Peroral Endoscopic Pyloromyotomy
Gastric antral hypomotility and pyloric dysfunction have been demonstrated in patients with idiopathic or diabetic nausea and vomiting. Hence, therapies eliminating the pyloric barrier may improve such symptoms in patients with gastroparesis. G-POEM is an incisionless, minimally invasive procedure analogous to POEM with proposed efficacy similar to surgical pyloroplasty. A mucosal incision is created 5 cm proximal to the pylorus either on the anterior or posterior wall. A submucosal tunnel is created to the level of the pyloric ring, which is then dissected. The mucosal incision is subsequently closed. Initial cases were performed by a surgical group in porcine models. Subsequently, the first human case was reported by Khashab and colleagues at Johns Hopkins Hospital. Another group of surgeons reported a series of 7 patients who had successful G-POEM; however, surgical laparoscopic guidance was also used in the majority (6/7) of patients, primarily because other laparoscopic interventions (cholecystectomy, fundoplication) were performed concomitantly. Overall clinical success rate approached 90%. Only 1 complication related to G-POEM has been reported; a patient who failed to take proton pump inhibitor after G-POEM presented with a bleeding pyloric channel ulcer with visible vessel, which was treated endoscopically. Chaves and colleagues and Gonzalez and colleagues have also reported successful G-POEM for refractory gastroparesis. Chung and colleagues reported a case of G-POEM for management of gastric outlet obstruction after esophagectomy.

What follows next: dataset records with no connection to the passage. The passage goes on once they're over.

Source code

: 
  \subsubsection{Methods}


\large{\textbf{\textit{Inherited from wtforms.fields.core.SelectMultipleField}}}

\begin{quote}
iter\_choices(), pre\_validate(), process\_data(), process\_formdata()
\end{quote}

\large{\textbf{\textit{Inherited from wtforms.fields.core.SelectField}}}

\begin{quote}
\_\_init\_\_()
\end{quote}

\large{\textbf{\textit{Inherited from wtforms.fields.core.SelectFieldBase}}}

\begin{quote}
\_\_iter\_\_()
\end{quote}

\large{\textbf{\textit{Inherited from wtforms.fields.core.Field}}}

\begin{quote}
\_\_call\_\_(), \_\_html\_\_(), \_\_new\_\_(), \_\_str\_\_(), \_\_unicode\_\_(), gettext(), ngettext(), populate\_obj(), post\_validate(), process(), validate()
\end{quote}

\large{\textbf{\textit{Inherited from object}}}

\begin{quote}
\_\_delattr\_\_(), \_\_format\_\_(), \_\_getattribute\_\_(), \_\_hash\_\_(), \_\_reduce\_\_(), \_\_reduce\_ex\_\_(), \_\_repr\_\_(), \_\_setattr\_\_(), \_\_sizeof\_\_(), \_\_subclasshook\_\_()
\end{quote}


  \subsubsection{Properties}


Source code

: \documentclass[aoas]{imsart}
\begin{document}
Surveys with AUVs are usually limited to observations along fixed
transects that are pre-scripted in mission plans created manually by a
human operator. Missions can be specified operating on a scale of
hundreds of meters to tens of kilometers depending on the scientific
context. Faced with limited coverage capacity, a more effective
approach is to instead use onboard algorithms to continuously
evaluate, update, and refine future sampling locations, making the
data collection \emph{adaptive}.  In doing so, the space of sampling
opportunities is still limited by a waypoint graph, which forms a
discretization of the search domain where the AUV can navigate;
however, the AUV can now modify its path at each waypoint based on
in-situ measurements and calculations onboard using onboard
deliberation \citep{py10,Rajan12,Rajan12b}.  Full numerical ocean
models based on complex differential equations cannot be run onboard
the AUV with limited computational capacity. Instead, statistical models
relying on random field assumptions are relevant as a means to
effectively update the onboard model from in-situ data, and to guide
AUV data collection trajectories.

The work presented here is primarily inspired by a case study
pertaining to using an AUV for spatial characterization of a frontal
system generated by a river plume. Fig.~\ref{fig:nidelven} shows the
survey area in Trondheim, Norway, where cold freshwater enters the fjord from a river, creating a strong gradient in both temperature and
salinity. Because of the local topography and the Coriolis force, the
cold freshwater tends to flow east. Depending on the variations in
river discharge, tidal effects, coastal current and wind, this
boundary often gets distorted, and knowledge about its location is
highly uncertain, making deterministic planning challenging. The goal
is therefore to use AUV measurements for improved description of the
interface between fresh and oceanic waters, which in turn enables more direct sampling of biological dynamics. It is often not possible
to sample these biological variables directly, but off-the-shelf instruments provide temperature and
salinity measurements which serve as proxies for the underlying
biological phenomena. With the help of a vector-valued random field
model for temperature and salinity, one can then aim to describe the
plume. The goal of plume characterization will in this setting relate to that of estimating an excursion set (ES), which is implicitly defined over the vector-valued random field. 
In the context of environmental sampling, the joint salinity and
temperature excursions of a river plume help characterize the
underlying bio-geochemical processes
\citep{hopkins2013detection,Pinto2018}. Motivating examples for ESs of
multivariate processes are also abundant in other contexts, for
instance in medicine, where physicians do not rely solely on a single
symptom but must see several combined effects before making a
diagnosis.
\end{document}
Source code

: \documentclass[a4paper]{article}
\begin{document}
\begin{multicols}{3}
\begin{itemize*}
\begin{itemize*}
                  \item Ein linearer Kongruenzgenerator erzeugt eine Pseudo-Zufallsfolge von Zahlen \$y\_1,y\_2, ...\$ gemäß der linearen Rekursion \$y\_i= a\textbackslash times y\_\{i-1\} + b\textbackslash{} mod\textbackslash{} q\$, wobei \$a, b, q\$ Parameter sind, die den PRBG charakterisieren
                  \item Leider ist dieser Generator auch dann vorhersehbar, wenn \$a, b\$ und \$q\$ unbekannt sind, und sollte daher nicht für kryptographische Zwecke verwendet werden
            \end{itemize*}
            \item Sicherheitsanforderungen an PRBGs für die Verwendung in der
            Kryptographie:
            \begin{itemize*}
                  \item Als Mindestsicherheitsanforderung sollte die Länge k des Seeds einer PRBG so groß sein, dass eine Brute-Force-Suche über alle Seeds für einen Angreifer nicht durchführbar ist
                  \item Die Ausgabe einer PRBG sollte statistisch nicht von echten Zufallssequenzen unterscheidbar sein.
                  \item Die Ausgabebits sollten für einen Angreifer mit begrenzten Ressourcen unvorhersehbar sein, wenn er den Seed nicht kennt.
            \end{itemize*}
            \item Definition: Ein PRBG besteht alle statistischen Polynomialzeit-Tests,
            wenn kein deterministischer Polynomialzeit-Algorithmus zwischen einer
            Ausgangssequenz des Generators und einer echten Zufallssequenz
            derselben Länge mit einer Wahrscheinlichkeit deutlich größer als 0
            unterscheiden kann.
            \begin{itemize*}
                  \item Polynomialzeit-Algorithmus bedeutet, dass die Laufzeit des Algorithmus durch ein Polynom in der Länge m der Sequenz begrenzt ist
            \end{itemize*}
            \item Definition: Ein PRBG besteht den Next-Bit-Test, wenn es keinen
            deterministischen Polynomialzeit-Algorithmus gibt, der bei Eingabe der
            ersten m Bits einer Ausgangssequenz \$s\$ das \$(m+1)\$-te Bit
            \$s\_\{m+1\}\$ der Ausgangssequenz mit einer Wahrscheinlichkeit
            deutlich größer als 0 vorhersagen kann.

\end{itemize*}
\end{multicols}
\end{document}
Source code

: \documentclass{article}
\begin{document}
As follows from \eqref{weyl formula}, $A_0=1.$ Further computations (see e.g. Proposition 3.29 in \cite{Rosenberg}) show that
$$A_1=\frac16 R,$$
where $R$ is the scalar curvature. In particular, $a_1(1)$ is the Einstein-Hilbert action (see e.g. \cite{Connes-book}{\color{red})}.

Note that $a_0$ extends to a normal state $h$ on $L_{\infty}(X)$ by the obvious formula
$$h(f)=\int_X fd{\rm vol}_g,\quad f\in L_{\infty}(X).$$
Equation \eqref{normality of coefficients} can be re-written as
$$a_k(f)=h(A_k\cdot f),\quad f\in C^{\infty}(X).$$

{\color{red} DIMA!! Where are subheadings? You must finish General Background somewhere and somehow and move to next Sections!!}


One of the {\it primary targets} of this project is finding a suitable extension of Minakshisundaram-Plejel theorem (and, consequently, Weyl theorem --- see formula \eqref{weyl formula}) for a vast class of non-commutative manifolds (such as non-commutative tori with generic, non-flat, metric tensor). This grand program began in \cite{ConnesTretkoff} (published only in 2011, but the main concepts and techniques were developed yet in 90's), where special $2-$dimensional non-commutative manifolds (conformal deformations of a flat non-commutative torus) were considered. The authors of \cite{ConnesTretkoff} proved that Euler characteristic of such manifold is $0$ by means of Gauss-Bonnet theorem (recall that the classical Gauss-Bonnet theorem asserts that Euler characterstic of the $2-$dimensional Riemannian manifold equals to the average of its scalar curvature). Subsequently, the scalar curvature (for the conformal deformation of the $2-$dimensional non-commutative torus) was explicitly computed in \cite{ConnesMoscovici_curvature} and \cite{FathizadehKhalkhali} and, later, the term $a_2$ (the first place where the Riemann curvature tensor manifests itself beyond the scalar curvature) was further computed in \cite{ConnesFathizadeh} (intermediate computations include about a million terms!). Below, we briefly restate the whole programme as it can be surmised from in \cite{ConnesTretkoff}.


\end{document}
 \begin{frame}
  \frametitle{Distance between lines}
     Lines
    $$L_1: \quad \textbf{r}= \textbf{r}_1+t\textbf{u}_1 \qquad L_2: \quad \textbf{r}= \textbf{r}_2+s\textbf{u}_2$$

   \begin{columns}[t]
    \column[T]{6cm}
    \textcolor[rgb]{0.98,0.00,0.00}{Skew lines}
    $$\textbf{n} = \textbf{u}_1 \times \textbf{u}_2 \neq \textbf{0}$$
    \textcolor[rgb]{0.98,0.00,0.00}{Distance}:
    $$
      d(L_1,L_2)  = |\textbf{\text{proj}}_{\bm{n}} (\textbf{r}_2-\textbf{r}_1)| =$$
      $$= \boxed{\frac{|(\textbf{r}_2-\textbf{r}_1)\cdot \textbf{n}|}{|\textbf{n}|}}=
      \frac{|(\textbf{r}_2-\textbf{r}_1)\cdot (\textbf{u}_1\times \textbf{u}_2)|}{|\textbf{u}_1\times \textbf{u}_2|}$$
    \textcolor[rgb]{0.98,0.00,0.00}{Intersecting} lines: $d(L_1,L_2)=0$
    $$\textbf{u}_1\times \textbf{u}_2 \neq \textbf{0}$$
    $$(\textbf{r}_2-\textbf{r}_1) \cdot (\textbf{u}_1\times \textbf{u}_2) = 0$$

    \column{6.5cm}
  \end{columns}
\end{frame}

G-POEM can safely be performed as a pure endoscopic procedure, provided the operator is experienced with the same skillset required for POEM. The current G-POEM operators have endoscopic and ESD experience and are expert POEM operators.
Submucosal Tunneling and Endoscopic Resection
Once new NOTES endoscopists became comfortable in the third space, the natural progression was resection of tumors residing beneath the mucosa in the esophagus and stomach. After creation of a mucosal incision, a submucosal tunnel is created, followed by enucleation of the tumor using ESD techniques while preserving the integrity of the overlying mucosa. The tumor is extracted via the mucosal incision that is, subsequently closed ( Fig. 3 ). Since 2012, more than 150 STER of medium sized lesions (19.5 mm) have been reported worldwide, contributed by both gastroenterologists and surgeons. Technical success (complete resection rate) is reported at 100% in large series with no recurrence at follow-up (range, 3.9–12 months). The most commonly reported adverse event was pneumothorax (26.6%), which was managed successfully with a chest drain. The modest rate of pneumothorax is likely related to (1) use of air insufflation rather than CO 2 in some early series and (2) requirement of full-thickness resection for tumors arising deep within the muscularis propria layer.